Date: 2005-07-26 08:16 am (UTC)
From: [identity profile] http://users.livejournal.com/mad_brilliant_/
What does it say about me that I actually have an "I suck" icon? :-P But, I'm afraid you can't use it because you don't suck, and neither does your fic.

I'm eagerly awaiting your next update. :)

Date: 2005-07-26 06:54 pm (UTC)
From: [identity profile] gwyn-r.livejournal.com
Bwaaaaah! I love it! I hope the next update will be worth waiting for... it doesn't feel like it now, but I have a bit of work ahead of me, that's for sure.

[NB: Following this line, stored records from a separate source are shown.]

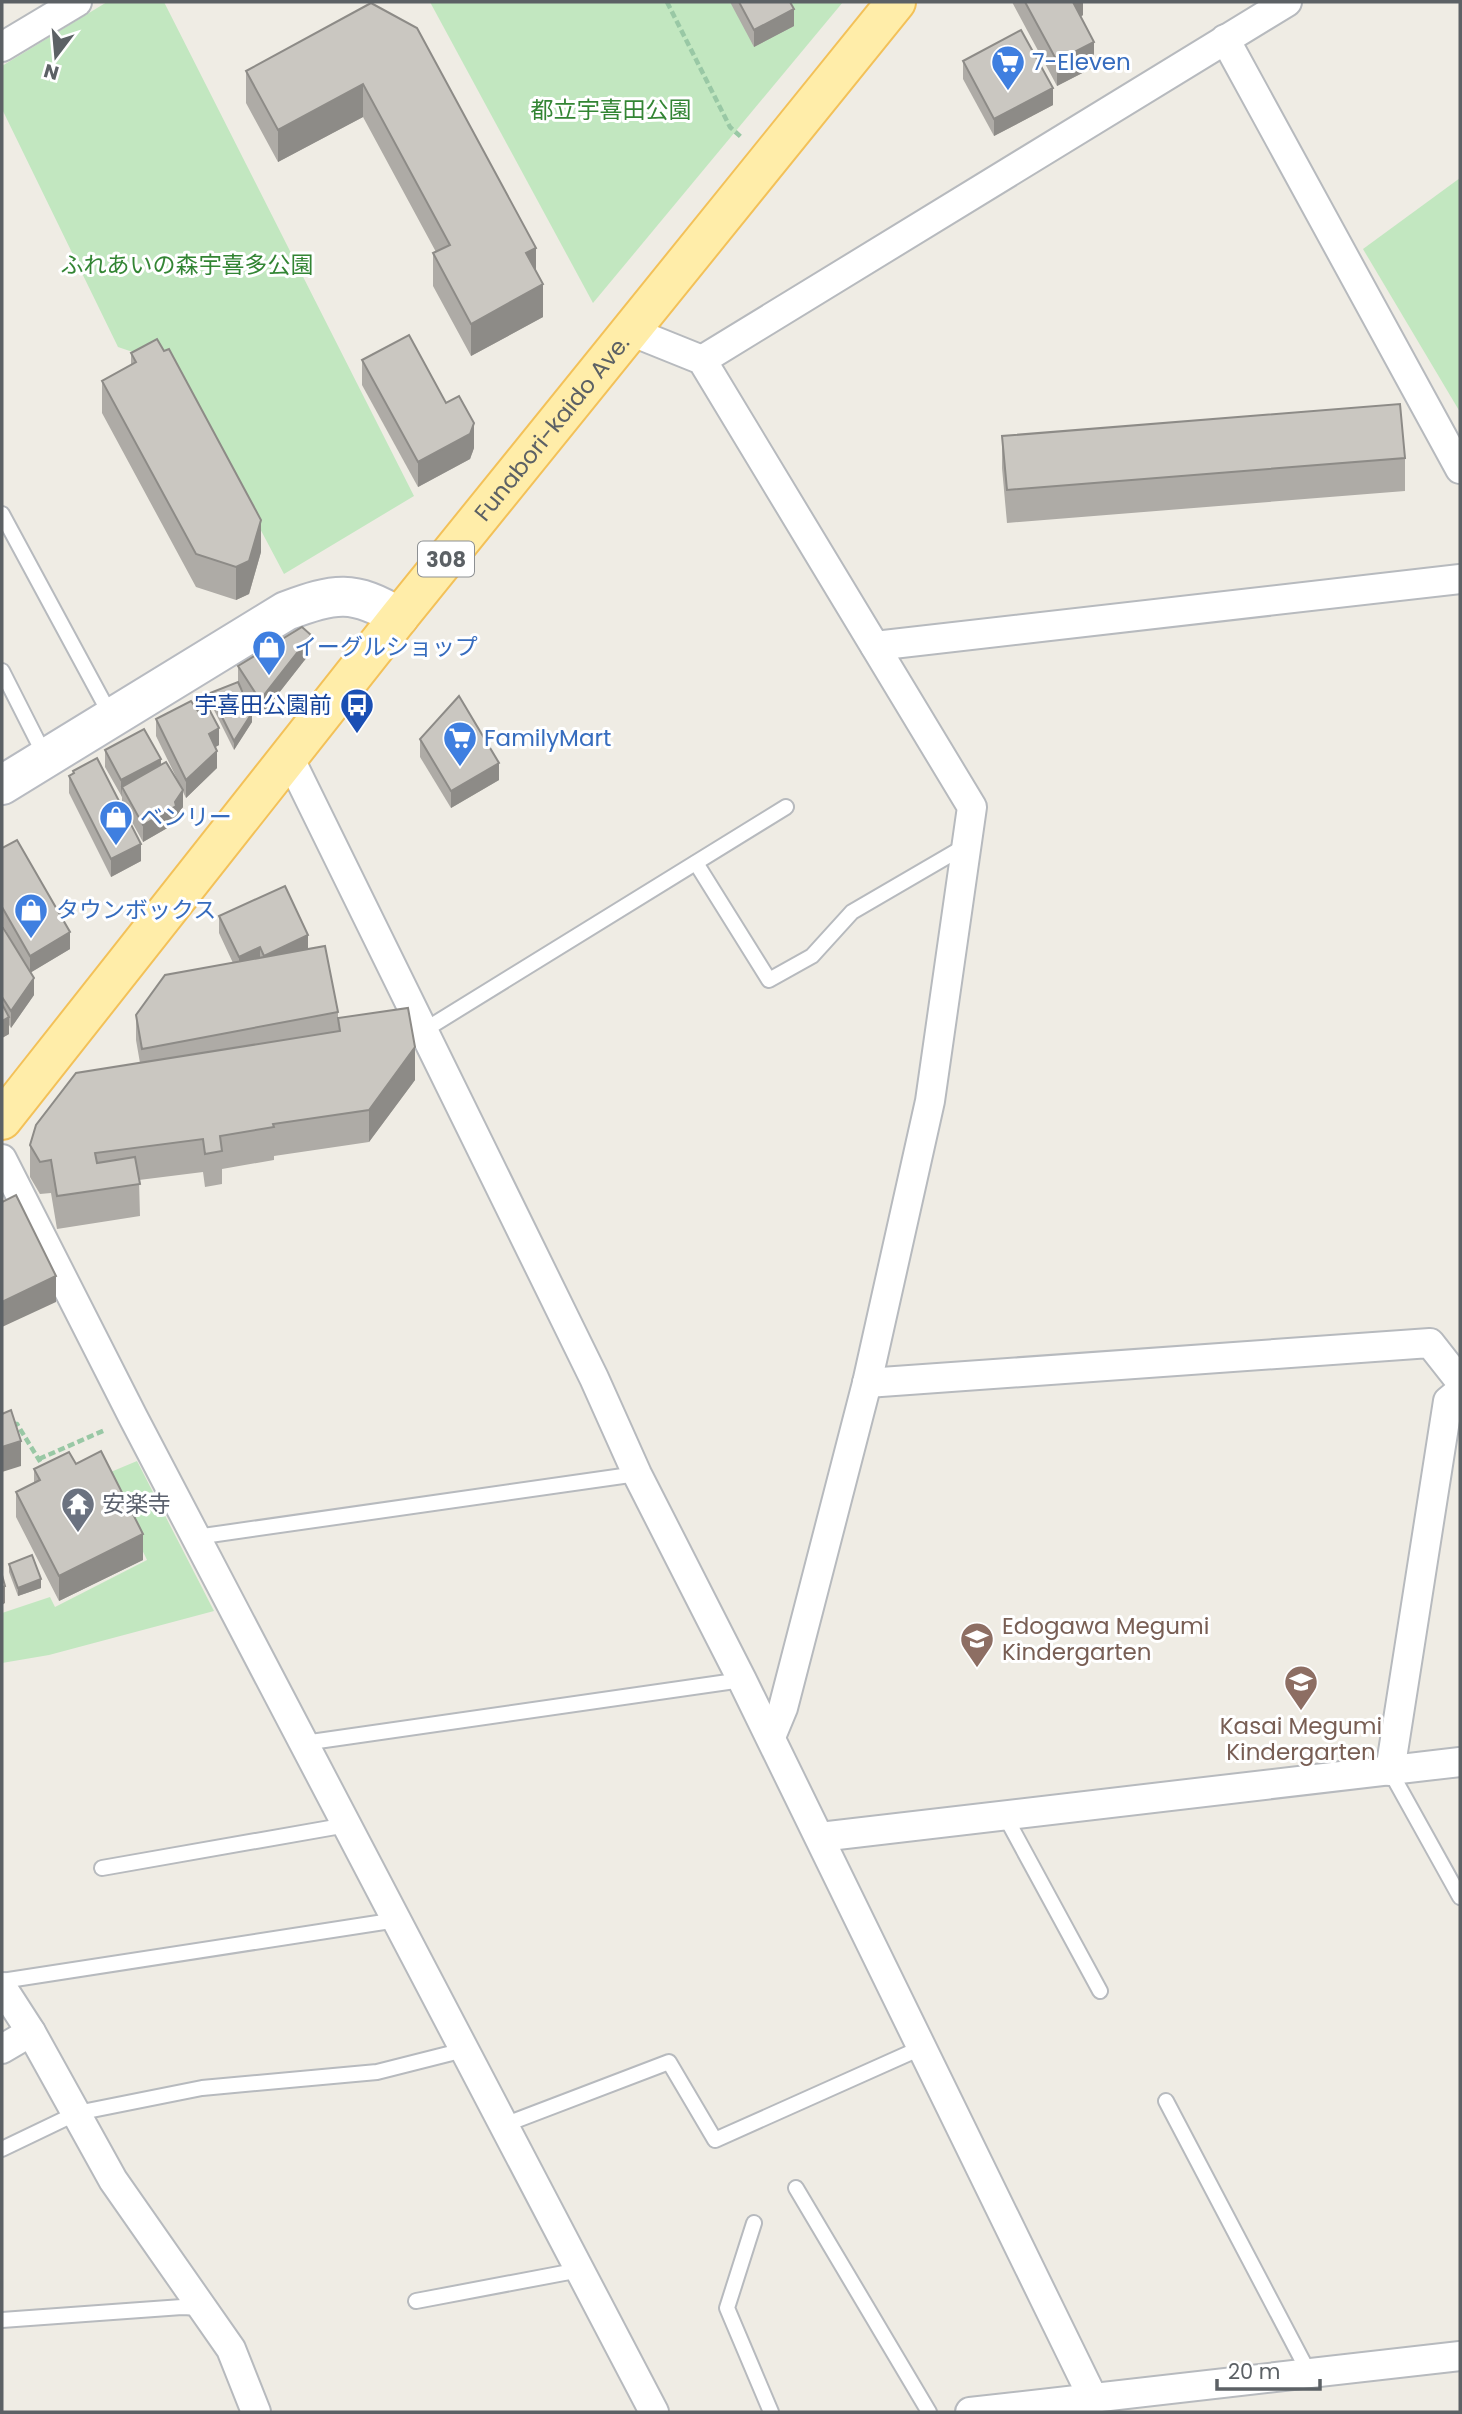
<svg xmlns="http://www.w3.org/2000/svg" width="1462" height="2414" font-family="Poppins,'Noto Sans JP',sans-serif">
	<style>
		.green { fill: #c2e7c0 }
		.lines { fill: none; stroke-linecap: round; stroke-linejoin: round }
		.lane-casing { stroke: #b7babe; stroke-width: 18 }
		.street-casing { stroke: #b7babe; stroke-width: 32 }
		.secondary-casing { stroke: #b8bbc1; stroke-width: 42 }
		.primary-casing { stroke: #f3c159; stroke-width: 42 }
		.path { stroke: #99c8a5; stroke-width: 4.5; stroke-dasharray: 7 3.5; stroke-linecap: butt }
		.lane { stroke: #fff; stroke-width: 14 }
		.street { stroke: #fff; stroke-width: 28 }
		.secondary { stroke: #fff; stroke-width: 38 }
		.primary { stroke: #ffeda9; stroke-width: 38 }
		.wall { fill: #aeaba6 }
		.shaded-wall { fill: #8d8b87 }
		.building { fill: #cac7c1; stroke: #8d8b87; stroke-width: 2 }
		.labels { text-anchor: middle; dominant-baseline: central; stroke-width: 6; stroke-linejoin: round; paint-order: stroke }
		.shield { fill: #fff; stroke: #8d9093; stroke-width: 2 }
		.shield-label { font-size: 21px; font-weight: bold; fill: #5c6165 }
		.shop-label { font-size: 23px; fill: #366cbe; stroke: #fff; text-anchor: start }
		.park-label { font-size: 23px; fill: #338534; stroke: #fff }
		.street-label { font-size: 23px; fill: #5c6165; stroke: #fff }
		.transit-label { font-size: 23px; fill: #164399; stroke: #fff; text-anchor: end }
		.worship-label { font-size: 23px; fill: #5b616d; stroke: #fff; text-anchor: start }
		.education-label { font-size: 23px; fill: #785e54; stroke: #fff; text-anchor: start }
	</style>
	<rect width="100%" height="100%" fill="#efece4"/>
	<g class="green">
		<path d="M 107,2 L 164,2 L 414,496 L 284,574 L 174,366 L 118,347 L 2,109 L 2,66 Z"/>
		<path d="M 430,2 L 843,2 L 593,303 Z"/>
		<path d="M 1460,178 L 1460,412 L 1363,249 Z"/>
		<path d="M 137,1461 L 214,1611 L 49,1655 L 2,1663 L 2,1613 L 50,1597 L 55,1607 L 147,1560 L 106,1474 Z"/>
	</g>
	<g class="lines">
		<g class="lane-casing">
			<g id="lane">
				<path d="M 2,514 L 111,716"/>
				<path d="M 2,671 L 45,756"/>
				<path d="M 696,863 L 769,980 L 812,956 L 852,912 L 967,845"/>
				<path d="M 423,1031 L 786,807"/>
				<path d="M 196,1537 L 637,1474"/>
				<path d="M 304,1743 L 742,1680"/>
				<path d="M 1390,1771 L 1460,1897"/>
				<path d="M 1005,1816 L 1100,1991"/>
				<path d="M 102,1868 L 347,1825"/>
				<path d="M 2,1981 L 397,1920"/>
				<path d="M 1166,2101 L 1309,2373"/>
				<path d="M 504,2125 L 669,2062 L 715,2140 L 923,2047"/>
				<path d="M 2,2149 L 77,2113 L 202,2088 L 377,2072 L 464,2050"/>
				<path d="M 796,2188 L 929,2412"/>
				<path d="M 754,2223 L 727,2308 L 771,2412"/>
				<path d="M 416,2301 L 580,2270"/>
				<path d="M 2,2320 L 182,2307 L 201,2308"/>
			</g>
		</g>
		<g class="street-casing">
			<g id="street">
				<path d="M 1225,39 L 1460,469"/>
				<path d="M 2,47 L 77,2"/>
				<path d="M 630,331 L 702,360 L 972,807 L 930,1101 L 867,1383 L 783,1708 L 771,1737"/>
				<path d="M 702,360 L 1287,2"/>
				<path d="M 875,646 L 1460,579"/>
				<path d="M 290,759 L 594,1378 L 637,1474 L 742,1680 L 1093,2398"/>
				<path d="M 2,1159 L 133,1417 L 654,2412"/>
				<path d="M 867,1383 L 1430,1343 L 1460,1381"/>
				<path d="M 1390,1771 L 1448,1401 L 1460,1391"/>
				<path d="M 820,1837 L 1460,1762"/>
				<path d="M 2,1987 L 31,2032 L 113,2180 L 231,2349 L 256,2412"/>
				<path d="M 2,2049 L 31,2032"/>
				<path d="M 970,2412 L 1460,2356"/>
			</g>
		</g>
		<g class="secondary-casing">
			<path id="secondary" d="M 2,785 L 286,611 C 335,593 353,589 399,617"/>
		</g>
		<g class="primary-casing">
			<g id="primary">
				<path id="s1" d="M 2,1120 L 399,617 L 896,2"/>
			</g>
		</g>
		<g class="path">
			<path d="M 667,2 L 730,127 L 741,137"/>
			<path d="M 2,1423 L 17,1424 L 44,1468"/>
			<path d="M 39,1459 L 105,1430"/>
		</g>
		<use href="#lane" class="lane"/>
		<use href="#street" class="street"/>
		<use href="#secondary" class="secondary"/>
		<use href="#primary" class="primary"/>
	</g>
	<g class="wall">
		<path d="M 730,2 L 790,2 L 794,26 L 754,47 Z"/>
		<path d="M 1012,2 L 1083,2 L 1083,15 L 1081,17 L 1094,67 L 1057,86 Z"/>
		<path d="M 371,3 L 536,270 L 543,317 L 471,356 L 433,286 L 433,253 L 436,252 L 363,117 L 278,162 L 246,103 L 246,71 Z"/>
		<path d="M 963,61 L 1053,105 L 994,136 L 963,79 Z"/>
		<path d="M 131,353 L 261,552 L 249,594 L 236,600 L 196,587 L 102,413 L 102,381 L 131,365 Z"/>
		<path d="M 362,360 L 446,403 L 474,448 L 470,459 L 418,487 L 362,385 Z"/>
		<path d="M 1002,436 L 1405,458 L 1405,491 L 1007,523 L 1002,468 Z"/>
		<path d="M 311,652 L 260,717 L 238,683 L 238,666 Z"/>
		<path d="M 210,693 L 252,722 L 234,750 L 210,702 Z"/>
		<path d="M 156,719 L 219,745 L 215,747 L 217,768 L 186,798 L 183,792 L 183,807 L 176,817 L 176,823 L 143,842 L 122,804 L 122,797 L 105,767 L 105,750 L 161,765 L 179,783 L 156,736 Z"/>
		<path d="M 420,739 L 499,780 L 451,808 L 420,757 Z"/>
		<path d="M 73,771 L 141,861 L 111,877 L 69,793 L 69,776 L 73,774 Z"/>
		<path d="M 2,848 L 70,949 L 31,972 L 34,995 L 11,1028 L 9,1025 L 9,1034 L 2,1038 L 2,926 L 9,936 L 2,924 Z"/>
		<path d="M 219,916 L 308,949 L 338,1012 L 338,1032 L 338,1018 L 415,1080 L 369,1142 L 274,1156 L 274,1160 L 222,1169 L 222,1184 L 205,1187 L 203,1172 L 139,1180 L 140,1216 L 57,1229 L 51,1193 L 40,1194 L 30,1177 L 30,1145 L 140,1063 L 136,1040 L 136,1015 L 233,963 L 219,933 Z"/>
		<path d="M 76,1464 L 143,1560 L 59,1601 L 16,1517 L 16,1492 L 34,1483 L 34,1469 Z"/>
		<path d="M 9,1564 L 41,1588 L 18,1596 L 9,1572 Z"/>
	</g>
	<g class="shaded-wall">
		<path d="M 1070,2 L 1083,2 L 1083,15 L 1070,22 Z"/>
		<path d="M 794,9 L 794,26 L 754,47 L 754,30 Z"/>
		<path d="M 1094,42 L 1094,67 L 1057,86 L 1057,61 Z"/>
		<path d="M 363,84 L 363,117 L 278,162 L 278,130 Z"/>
		<path d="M 1053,88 L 1053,105 L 994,136 L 994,119 Z"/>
		<path d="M 536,248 L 536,280 L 526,253 Z"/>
		<path d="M 543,284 L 543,317 L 471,356 L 471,324 Z"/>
		<path d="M 474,423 L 474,448 L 470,459 L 418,487 L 418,462 Z"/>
		<path d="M 261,520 L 261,552 L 249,594 L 236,600 L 236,567 Z"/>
		<path d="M 311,635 L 311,652 L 260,717 L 260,700 Z"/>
		<path d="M 252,713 L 252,722 L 234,750 L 234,741 Z"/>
		<path d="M 219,728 L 219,745 L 209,751 L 209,734 Z"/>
		<path d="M 217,751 L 217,768 L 186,798 L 186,780 Z"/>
		<path d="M 161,759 L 161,776 L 122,787 L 121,797 L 121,780 Z"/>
		<path d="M 499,763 L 499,780 L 451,808 L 451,791 Z"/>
		<path d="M 183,790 L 183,807 L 176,817 L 176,823 L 143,842 L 143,825 L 175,802 Z"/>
		<path d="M 141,844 L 141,861 L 111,877 L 111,859 Z"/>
		<path d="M 70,932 L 70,949 L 30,973 L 30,956 Z"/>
		<path d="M 308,935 L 308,952 L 264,973 L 264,956 Z"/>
		<path d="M 260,947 L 260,964 L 239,974 L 239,957 Z"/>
		<path d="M 34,978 L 34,995 L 11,1028 L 11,1011 Z"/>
		<path d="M 9,1017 L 9,1034 L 2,1038 L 2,1021 Z"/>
		<path d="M 415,1047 L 415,1080 L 369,1142 L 369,1110 Z"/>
		<path d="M 56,1276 L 56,1302 L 2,1327 L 2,1302 Z"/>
		<path d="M 21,1441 L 21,1466 L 2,1472 L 2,1447 Z"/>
		<path d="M 143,1534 L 143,1560 L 59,1601 L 59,1576 Z"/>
		<path d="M 41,1579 L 41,1588 L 18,1596 L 18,1588 Z"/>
		<path d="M 5,1586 L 5,1603 L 2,1605 L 2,1587 Z"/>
	</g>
	<g class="building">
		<path d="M 739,2 L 790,2 L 794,9 L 754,30 Z"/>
		<path d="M 1025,2 L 1073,2 L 1094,42 L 1057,61 Z"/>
		<path d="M 371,3 L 417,28 L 536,248 L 526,253 L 543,284 L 471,324 L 433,253 L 450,245 L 363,84 L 278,130 L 246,71 Z"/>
		<path d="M 1021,30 L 1053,88 L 994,119 L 963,61 Z"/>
		<path d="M 409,335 L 446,403 L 459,396 L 474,423 L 470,434 L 418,462 L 362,360 Z"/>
		<path d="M 157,339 L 164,351 L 169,349 L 261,520 L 249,561 L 236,567 L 196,554 L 102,381 L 136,362 L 131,353 Z"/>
		<path d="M 1400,404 L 1405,458 L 1007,490 L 1002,436 Z"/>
		<path d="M 302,627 L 311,635 L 260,700 L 238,666 Z"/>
		<path d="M 238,682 L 252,713 L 234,741 L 210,693 Z"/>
		<path d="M 459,696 L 499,763 L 451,791 L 420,739 Z"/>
		<path d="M 191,701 L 200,714 L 209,709 L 219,728 L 209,734 L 217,751 L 186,780 L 156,719 Z"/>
		<path d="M 144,729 L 161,759 L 121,780 L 105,750 Z"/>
		<path d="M 97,758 L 141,844 L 111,859 L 69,776 L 74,773 L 73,771 Z"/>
		<path d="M 166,762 L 183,790 L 175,802 L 176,806 L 143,825 L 122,787 Z"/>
		<path d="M 17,840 L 70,932 L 30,956 L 2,907 L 2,848 Z"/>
		<path d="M 285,886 L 308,935 L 264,956 L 260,947 L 239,957 L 219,916 Z"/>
		<path d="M 2,926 L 34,978 L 11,1011 L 2,997 Z"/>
		<path d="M 325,946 L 338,1012 L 142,1049 L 136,1015 L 165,975 Z"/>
		<path d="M 2,1004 L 9,1017 L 2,1021 Z"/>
		<path d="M 408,1008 L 415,1047 L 369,1110 L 273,1124 L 274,1127 L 220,1136 L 222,1151 L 205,1154 L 203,1139 L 95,1153 L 97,1163 L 135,1157 L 140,1184 L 57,1196 L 51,1160 L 40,1162 L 30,1145 L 36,1125 L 76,1073 L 340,1031 L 338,1018 Z"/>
		<path d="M 16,1195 L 56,1276 L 2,1302 L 2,1202 Z"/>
		<path d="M 11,1410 L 21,1441 L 2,1447 L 2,1414 Z"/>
		<path d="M 101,1451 L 143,1534 L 59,1576 L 16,1492 L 40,1480 L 34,1469 L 69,1452 L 76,1464 Z"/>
		<path d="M 32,1555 L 41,1579 L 18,1588 L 9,1564 Z"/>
		<path d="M 2,1575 L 5,1586 L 2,1587 Z"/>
	</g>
	<defs>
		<g id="supermarket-pin" transform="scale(1.75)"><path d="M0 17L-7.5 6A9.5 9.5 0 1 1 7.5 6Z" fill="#3f7fe0" stroke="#fff"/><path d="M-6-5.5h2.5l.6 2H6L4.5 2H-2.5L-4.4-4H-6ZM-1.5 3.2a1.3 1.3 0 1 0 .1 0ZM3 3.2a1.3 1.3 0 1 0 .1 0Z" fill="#fff"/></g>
		<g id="shop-pin" transform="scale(1.75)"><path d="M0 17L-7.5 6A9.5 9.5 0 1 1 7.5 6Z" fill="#3f7fe0" stroke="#fff"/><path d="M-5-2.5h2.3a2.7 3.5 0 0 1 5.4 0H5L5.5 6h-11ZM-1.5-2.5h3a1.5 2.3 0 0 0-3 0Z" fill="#fff"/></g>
		<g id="bus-pin" transform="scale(1.75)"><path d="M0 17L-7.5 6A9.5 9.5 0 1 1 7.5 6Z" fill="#1a4fb4" stroke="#fff"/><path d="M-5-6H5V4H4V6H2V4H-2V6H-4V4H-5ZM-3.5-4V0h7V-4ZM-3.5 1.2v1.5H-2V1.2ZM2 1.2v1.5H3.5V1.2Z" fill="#fff"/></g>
		<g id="temple-pin" transform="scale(1.75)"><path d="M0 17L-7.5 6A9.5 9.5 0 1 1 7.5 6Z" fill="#6b7280" stroke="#fff"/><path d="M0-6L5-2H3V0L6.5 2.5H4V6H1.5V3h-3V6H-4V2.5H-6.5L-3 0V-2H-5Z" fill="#fff"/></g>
		<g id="school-pin" transform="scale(1.75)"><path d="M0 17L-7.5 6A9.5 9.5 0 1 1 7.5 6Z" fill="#8d6e63" stroke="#fff"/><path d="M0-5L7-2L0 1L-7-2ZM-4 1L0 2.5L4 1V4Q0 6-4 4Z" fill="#fff"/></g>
	</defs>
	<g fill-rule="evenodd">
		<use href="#supermarket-pin" x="1008" y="62"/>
		<use href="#shop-pin" x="269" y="647"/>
		<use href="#bus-pin" x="357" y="705"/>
		<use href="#supermarket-pin" x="460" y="738"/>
		<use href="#shop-pin" x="116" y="817"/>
		<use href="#shop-pin" x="31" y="910"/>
		<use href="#temple-pin" x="78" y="1504"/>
		<use href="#school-pin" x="977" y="1639"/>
		<use href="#school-pin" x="1301" y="1682"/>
	</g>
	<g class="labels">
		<rect class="shield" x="418" y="541.5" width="56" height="35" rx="5"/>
		<g class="shield-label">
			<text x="446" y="559">308</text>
		</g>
		<g class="shop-label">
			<text x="1032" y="62">7-Eleven</text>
			<text x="294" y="647">イーグルショップ</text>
			<text x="484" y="738">FamilyMart</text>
			<text x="140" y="817">ベンリー</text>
			<text x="56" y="910">タウンボックス</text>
		</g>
		<g class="park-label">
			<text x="611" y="110">都立宇喜田公園</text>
			<text x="187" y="265">ふれあいの森宇喜多公園</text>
		</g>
		<g class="street-label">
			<text stroke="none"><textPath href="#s1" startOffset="884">Funabori-kaido Ave.</textPath></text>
		</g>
		<g class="transit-label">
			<text x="332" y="705">宇喜田公園前</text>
		</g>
		<g class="worship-label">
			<text x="102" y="1504">安楽寺</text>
		</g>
		<g class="education-label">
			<text x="1002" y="1626">Edogawa Megumi<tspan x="1002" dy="26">Kindergarten</tspan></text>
			<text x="1301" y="1726" text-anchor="middle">Kasai Megumi<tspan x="1301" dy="26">Kindergarten</tspan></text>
		</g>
	</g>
	<rect width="1462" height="2414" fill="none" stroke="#5c6165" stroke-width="7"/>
	<g transform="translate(56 56) rotate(196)" stroke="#ffffff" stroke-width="5" paint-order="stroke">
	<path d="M0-5L12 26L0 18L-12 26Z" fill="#5c6165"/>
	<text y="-10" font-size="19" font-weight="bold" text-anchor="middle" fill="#5c6165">N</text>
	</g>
	<path d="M1217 2379v10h103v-10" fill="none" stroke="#5c6165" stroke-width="3.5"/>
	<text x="1228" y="2379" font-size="21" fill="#5c6165" stroke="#ffffff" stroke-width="5" paint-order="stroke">20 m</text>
</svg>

Date: 2005-07-31 11:45 pm (UTC)
ext_2333: "That's right,  people, I am a constant surprise." (Default)
From: [identity profile] makd.livejournal.com
focus on the positive comments; the negative are in the minority.

Measure of a Man is a good fic. However, if you're feeling forced --- finish it quickly (Like in 1-2 chapters instead of 4-5), or it'll become like an albatross around your neck. that way, you can move on to other projects that still engage you.